Intel® Moderncode for Parallel Architectures
Support for developing parallel programming applications on Intel® Architecture.

Speculative loads vs. out-of-order execution loads

Is there a difference or are they the same thing?
0 Kudos
5 Replies
Black Belt
Speculative loads may be employed on an architecture, like Itanium, which does not support out-of-order execution. Then, they often require special treatment, such as check loads to determine whether the data have changed.
If you used the term with respect to loads occurring on a mis-predicted branch, there it is not a question of out-of-order, and there isn't so much difference between in-order and out-of-order architecture.
More in context of x86 hardware. Speculative implies that
the program won't detect such activity. Out-of-order
could be the reason for speculative loads or it may
not depending on what the x86 memory model actually it.
Kind of a catch 22. You have to know what the x86
memory model is in order to be able to know what the
x86 programmer docs define the memory model as. So I'm
trying to figure out what the non-program detectable
hardware implementation specifics are so I can
subtract them out. What's left will be the memory

So if speculative == out-of-order, then I can subtract
them out and what's left is a TSO memory model.
Found the documentation for the IA-32 memory model. It's in
the Itanium System Architecture manual.

2.1.2 Loads and Stores
In the Itanium architecture, a load instruction has either unordered or acquire semantics while a
store instruction has either unordered or release semantics. By using acquire loads (ld.acq) and
release stores (st.rel), the memory reference stream of an Itanium-based program can be made to
operate according to the IA-32 ordering model. The Itanium architecture uses this behavior to
provide IA-32 compatibility. That is, an Itanium acquire load is equivalent to an IA-32 load and an
Itanium release store is equivalent to an IA-32 store, from a memory ordering perspective.

So IA-32 loads are in order and any references in the IA-32 docs
to "out-of-order" only applies non observable speculative loads
which have nothing to do with the memory model for programmers.
Black Belt
Emulation of IA32 on Itanium is in-order, unlike running on a real IA32. In practice, we can't do IA32 emulation on IPF, except with the IA32EL application, so we don't have control over which instructions are used.
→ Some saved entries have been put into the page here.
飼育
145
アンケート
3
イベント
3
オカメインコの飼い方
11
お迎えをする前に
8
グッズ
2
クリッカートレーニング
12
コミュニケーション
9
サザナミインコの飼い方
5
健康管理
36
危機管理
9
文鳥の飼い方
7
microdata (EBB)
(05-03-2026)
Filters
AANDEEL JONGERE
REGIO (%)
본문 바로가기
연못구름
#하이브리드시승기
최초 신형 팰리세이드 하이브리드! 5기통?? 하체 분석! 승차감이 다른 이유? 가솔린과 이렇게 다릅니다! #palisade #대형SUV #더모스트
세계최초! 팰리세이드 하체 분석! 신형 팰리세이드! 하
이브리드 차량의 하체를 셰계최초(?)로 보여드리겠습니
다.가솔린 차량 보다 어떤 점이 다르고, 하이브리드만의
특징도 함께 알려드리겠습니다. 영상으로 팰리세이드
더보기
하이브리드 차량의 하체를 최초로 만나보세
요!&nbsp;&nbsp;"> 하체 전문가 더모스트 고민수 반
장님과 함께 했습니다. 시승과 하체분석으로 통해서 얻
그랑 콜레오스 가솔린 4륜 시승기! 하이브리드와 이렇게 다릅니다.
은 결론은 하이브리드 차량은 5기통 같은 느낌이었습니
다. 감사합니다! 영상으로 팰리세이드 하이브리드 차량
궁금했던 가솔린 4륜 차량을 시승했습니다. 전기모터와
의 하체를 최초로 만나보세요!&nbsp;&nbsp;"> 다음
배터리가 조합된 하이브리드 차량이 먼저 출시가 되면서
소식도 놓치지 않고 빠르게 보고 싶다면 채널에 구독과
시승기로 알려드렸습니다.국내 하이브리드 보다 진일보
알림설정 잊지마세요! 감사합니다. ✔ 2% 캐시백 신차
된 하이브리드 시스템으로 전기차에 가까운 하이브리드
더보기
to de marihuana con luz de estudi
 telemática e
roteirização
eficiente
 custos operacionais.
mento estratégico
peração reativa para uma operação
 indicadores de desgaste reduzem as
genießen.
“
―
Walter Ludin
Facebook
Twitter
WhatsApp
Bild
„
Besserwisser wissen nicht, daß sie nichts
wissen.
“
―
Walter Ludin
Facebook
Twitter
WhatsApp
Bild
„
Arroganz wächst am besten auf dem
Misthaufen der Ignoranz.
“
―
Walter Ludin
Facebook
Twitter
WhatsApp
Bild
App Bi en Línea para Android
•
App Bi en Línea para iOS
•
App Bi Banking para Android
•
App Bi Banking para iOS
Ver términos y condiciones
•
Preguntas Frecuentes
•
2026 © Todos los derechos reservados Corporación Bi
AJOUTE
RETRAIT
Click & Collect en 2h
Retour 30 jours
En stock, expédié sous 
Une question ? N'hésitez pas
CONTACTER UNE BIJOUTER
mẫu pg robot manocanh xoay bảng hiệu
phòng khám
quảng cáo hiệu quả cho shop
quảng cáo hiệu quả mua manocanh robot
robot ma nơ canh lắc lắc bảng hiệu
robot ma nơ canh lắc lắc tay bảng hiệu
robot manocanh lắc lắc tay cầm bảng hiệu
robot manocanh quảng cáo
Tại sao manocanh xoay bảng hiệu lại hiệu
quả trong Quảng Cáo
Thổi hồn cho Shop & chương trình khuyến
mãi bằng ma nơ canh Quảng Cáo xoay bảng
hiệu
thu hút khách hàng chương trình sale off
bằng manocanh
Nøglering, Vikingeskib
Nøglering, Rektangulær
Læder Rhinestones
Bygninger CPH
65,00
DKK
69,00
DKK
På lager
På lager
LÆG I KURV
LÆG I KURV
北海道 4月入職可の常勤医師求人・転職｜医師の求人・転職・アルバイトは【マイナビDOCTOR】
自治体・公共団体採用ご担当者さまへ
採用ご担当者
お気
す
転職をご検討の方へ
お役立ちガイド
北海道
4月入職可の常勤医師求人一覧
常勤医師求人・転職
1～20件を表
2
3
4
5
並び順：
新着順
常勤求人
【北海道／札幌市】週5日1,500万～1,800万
I'm still not clear whether you are asking about emulation on IPF, or normal IA32 execution.
The problem is there is no clear definition of the IA-32
memory model, and a lot of conflicting opinions of what
it really is, namely as to whether loads are in-order or
are out-of-order (i.e. not in-order).

I guess since there is no way to know what the actual
IA-32 memory model is, is to assume the weakest one,
loads out-of-order, and use lots of LFENCE and MFENCE
memory barriers where needed by the weaker model.